Insomma il patrimonio ecclesiastico era in sua mano l'oggetto d'uno scandaloso commercio, che gli fruttava immense ricchezze. Mentre i grandi ed il clero erano ridotti a così grande avvilimento, i signori, i conti, i comandanti delle città, non dovevano sperare d'essere più dolcemente trattati. Il diritto di successione ne' feudi, comecchè non si appoggiasse ad una legge dell'impero, era però sanzionato dall'uso di due secoli. Molti feudatarj del regno di Ugo erano stati investiti de' loro feudi sotto il regno di Carlo Magno, ed anche sotto quella de' re Lombardi, rimontando i diritti di taluno fino all'epoca dello stabilimento della nazione lombarda in Italia. Ugo non ebbe verun riguardo a questo tacito diritto, che, a dir vero, era contraddetto dalle formole legali d'investitura, e si arrogò la facoltà di dare e togliere i feudi, non solamente dopo la morte del beneficiato, ma anche in vita.

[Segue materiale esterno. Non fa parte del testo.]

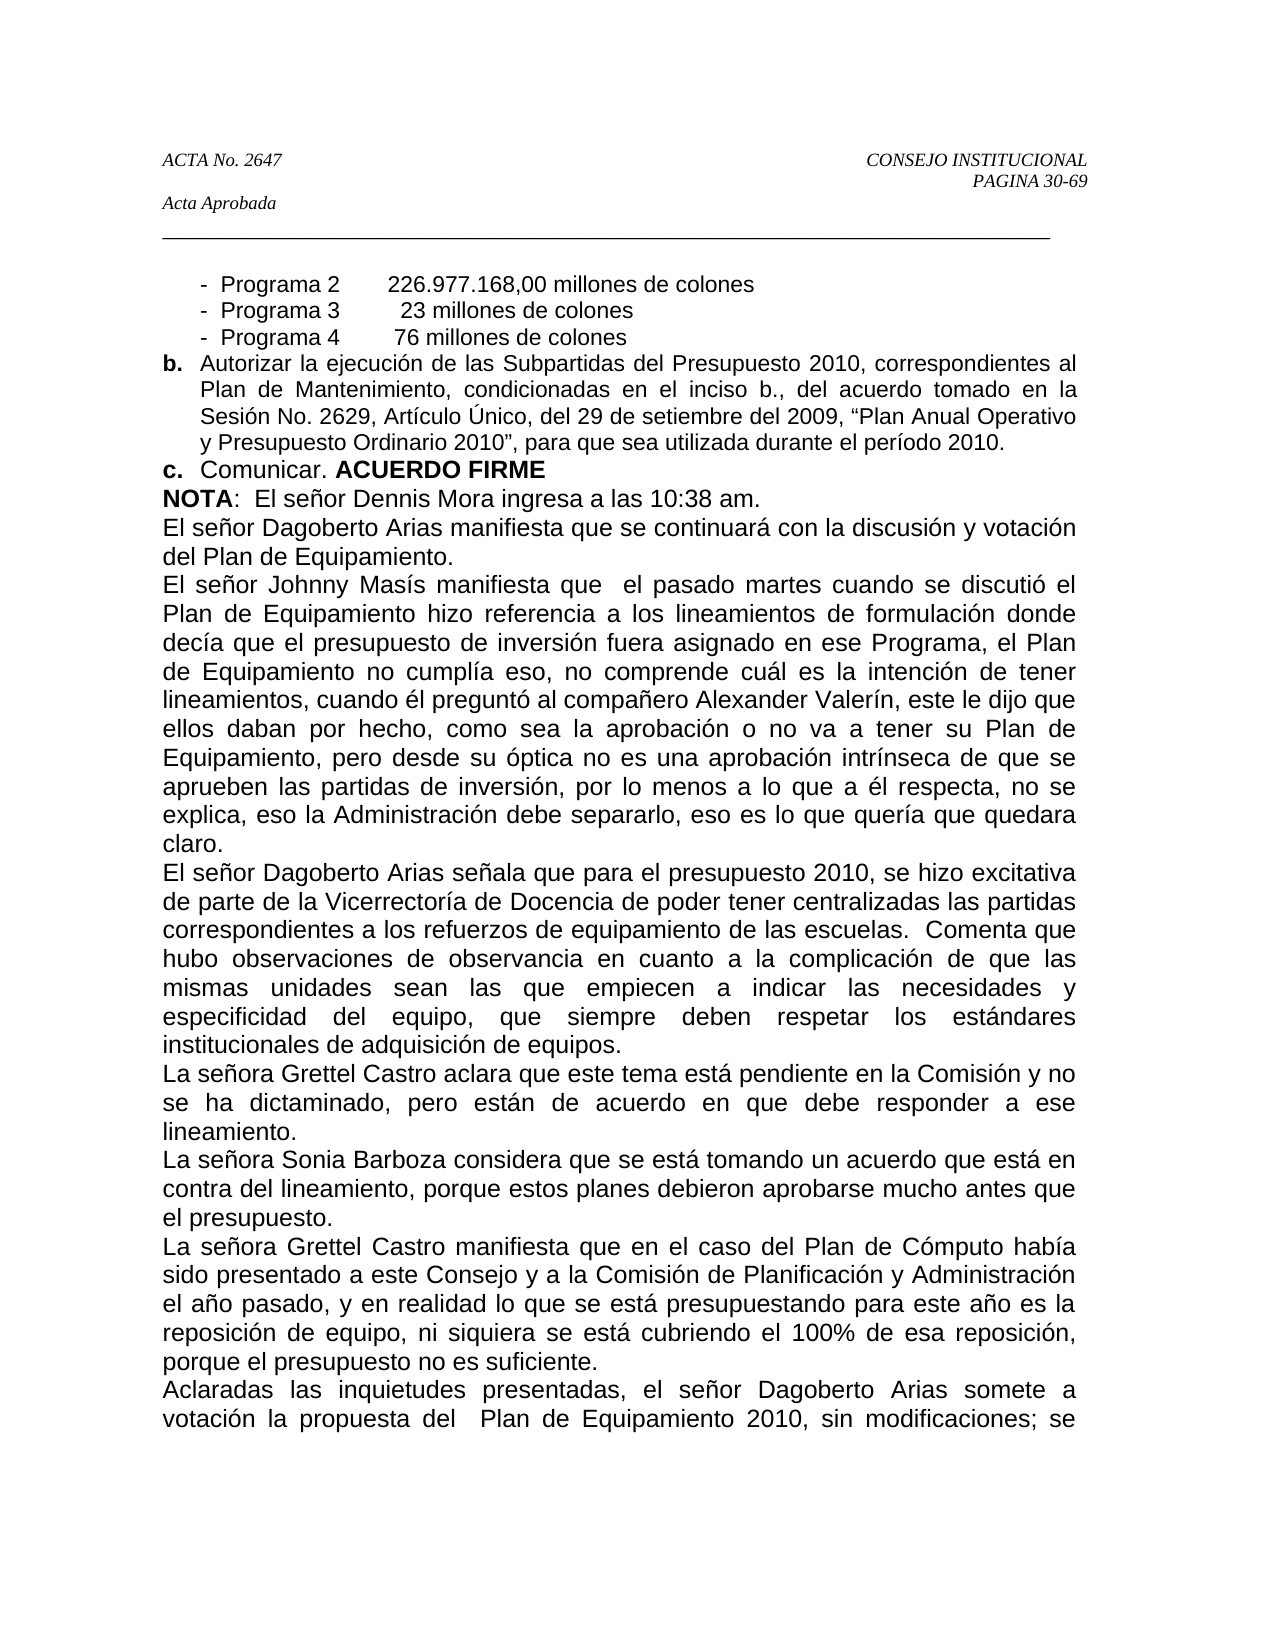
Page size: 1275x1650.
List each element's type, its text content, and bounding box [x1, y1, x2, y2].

Il solo ordine della nazione che forse non si lagnava, era il popolo, non perchè meno maltrattato degli altri, ma perchè le sue sofferenze riputavansi cose di così leggiere importanza, che gli storici non credettero prezzo dell'opera il farne memoria. Ci dicono soltanto, come essendosi Ugo impadronito di Frassineto, invece di cacciare da' suoi stati i Saraceni che occupavano questa fortezza, li trapiantò nella Marca Trivigiana onde chiudessero il passaggio ai Tedeschi; e che per farsegli più affezionati, si astenne dal reprimere le loro violenze e saccheggi(56).
Sotto il licenzioso regno di Berengario e de' suoi predecessori, la libertà cui pretendevano gl'Italiani non trovavasi garantita da un potere nazionale indipendente da quello dei re.